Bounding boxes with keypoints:
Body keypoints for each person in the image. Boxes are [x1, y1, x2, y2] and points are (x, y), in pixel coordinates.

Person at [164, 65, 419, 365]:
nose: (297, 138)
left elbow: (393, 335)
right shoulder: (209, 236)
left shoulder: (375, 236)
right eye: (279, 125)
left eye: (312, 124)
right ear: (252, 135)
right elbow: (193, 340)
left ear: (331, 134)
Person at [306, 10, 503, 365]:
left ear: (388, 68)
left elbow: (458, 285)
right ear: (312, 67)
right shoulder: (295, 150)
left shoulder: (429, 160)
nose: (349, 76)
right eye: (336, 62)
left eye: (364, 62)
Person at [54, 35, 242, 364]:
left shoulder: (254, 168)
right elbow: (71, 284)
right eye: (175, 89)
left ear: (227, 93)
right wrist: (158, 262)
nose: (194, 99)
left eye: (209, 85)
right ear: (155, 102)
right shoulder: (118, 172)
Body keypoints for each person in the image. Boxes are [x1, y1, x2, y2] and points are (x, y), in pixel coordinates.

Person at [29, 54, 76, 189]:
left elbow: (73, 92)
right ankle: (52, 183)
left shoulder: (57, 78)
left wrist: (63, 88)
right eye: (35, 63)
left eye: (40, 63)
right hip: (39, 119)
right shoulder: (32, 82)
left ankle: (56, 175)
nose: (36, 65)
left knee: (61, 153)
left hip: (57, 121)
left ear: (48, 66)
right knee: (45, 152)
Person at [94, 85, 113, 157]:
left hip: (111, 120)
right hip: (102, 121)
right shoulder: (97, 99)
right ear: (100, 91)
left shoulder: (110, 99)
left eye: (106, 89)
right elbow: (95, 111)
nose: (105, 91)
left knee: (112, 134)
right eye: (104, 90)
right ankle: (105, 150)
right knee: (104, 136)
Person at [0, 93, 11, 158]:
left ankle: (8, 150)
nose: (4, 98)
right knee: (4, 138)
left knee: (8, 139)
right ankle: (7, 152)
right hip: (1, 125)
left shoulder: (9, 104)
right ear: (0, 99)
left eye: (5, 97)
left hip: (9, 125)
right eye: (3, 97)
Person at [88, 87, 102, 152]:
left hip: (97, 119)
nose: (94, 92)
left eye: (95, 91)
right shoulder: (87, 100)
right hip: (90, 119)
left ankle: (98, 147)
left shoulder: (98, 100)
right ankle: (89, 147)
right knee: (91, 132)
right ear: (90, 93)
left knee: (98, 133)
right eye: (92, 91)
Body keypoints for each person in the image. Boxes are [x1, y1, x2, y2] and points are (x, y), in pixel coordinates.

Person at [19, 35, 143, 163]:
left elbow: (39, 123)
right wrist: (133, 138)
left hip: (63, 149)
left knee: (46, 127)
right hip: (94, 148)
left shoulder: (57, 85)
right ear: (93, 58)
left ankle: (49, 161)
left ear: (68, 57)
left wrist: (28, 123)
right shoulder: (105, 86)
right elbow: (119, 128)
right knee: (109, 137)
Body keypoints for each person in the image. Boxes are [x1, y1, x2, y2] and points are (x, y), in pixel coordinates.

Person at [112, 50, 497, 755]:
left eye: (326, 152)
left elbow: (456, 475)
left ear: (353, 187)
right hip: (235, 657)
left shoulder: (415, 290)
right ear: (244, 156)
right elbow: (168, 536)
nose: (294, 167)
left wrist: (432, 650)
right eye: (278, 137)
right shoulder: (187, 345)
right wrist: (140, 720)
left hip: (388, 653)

■ **What the task requires**:
A word-for-word copy of the data above is the goal, so set it all down again.

■ **Answer section**:
Body keypoints for each person in the image. Boxes are [x1, y1, x2, y2] and points are (x, y), in pixel coordinates.

Person at [164, 65, 419, 365]:
nose: (297, 138)
left elbow: (393, 335)
right shoulder: (209, 236)
left shoulder: (375, 236)
right eye: (279, 125)
left eye: (312, 124)
right ear: (252, 135)
right elbow: (193, 340)
left ear: (331, 134)
Person at [306, 10, 503, 365]:
left ear: (388, 68)
left elbow: (458, 285)
right ear: (312, 67)
right shoulder: (295, 150)
left shoulder: (429, 160)
nose: (349, 76)
right eye: (336, 62)
left eye: (364, 62)
Person at [54, 35, 242, 364]:
left shoulder: (254, 168)
right elbow: (71, 284)
right eye: (175, 89)
left ear: (227, 93)
right wrist: (158, 262)
nose: (194, 99)
left eye: (209, 85)
right ear: (155, 102)
right shoulder: (118, 172)
Body keypoints for each person in the image. Boxes are [x1, y1, x2, y2] and points are (x, y), in pixel coordinates.

Person at [29, 54, 76, 189]:
left elbow: (73, 92)
right ankle: (52, 183)
left shoulder: (57, 78)
left wrist: (63, 88)
right eye: (35, 63)
left eye: (40, 63)
right hip: (39, 119)
right shoulder: (32, 82)
left ankle: (56, 175)
nose: (36, 65)
left knee: (61, 153)
left hip: (57, 121)
left ear: (48, 66)
right knee: (45, 152)
Person at [94, 85, 113, 157]:
left hip: (111, 120)
right hip: (102, 121)
right shoulder: (97, 99)
right ear: (100, 91)
left shoulder: (110, 99)
left eye: (106, 89)
right elbow: (95, 111)
nose: (105, 91)
left knee: (112, 134)
right eye: (104, 90)
right ankle: (105, 150)
right knee: (104, 136)
Person at [0, 93, 11, 158]:
left ankle: (8, 150)
nose: (4, 98)
right knee: (4, 138)
left knee: (8, 139)
right ankle: (7, 152)
right hip: (1, 125)
left shoulder: (9, 104)
right ear: (0, 99)
left eye: (5, 97)
left hip: (9, 125)
right eye: (3, 97)
Person at [88, 87, 102, 152]:
left hip: (97, 119)
nose: (94, 92)
left eye: (95, 91)
right shoulder: (87, 100)
right hip: (90, 119)
left ankle: (98, 147)
left shoulder: (98, 100)
right ankle: (89, 147)
right knee: (91, 132)
right ear: (90, 93)
left knee: (98, 133)
right eye: (92, 91)
Body keypoints for each person in the image. Boxes are [x1, y1, x2, y2] and points are (x, y), in pixel coordinates.

Person at [19, 35, 143, 163]:
left elbow: (39, 123)
right wrist: (133, 138)
left hip: (63, 149)
left knee: (46, 127)
right hip: (94, 148)
left shoulder: (57, 85)
right ear: (93, 58)
left ankle: (49, 161)
left ear: (68, 57)
left wrist: (28, 123)
right shoulder: (105, 86)
right elbow: (119, 128)
right knee: (109, 137)
Body keypoints for each person in the image. Boxes are [x1, y1, x2, y2] and points are (x, y), in pixel coordinates.

Person at [112, 50, 497, 755]:
left eye: (326, 152)
left elbow: (456, 475)
left ear: (353, 187)
right hip: (235, 657)
left shoulder: (415, 290)
right ear: (244, 156)
right elbow: (168, 536)
nose: (294, 167)
left wrist: (432, 650)
right eye: (278, 137)
right shoulder: (187, 345)
right wrist: (140, 720)
left hip: (388, 653)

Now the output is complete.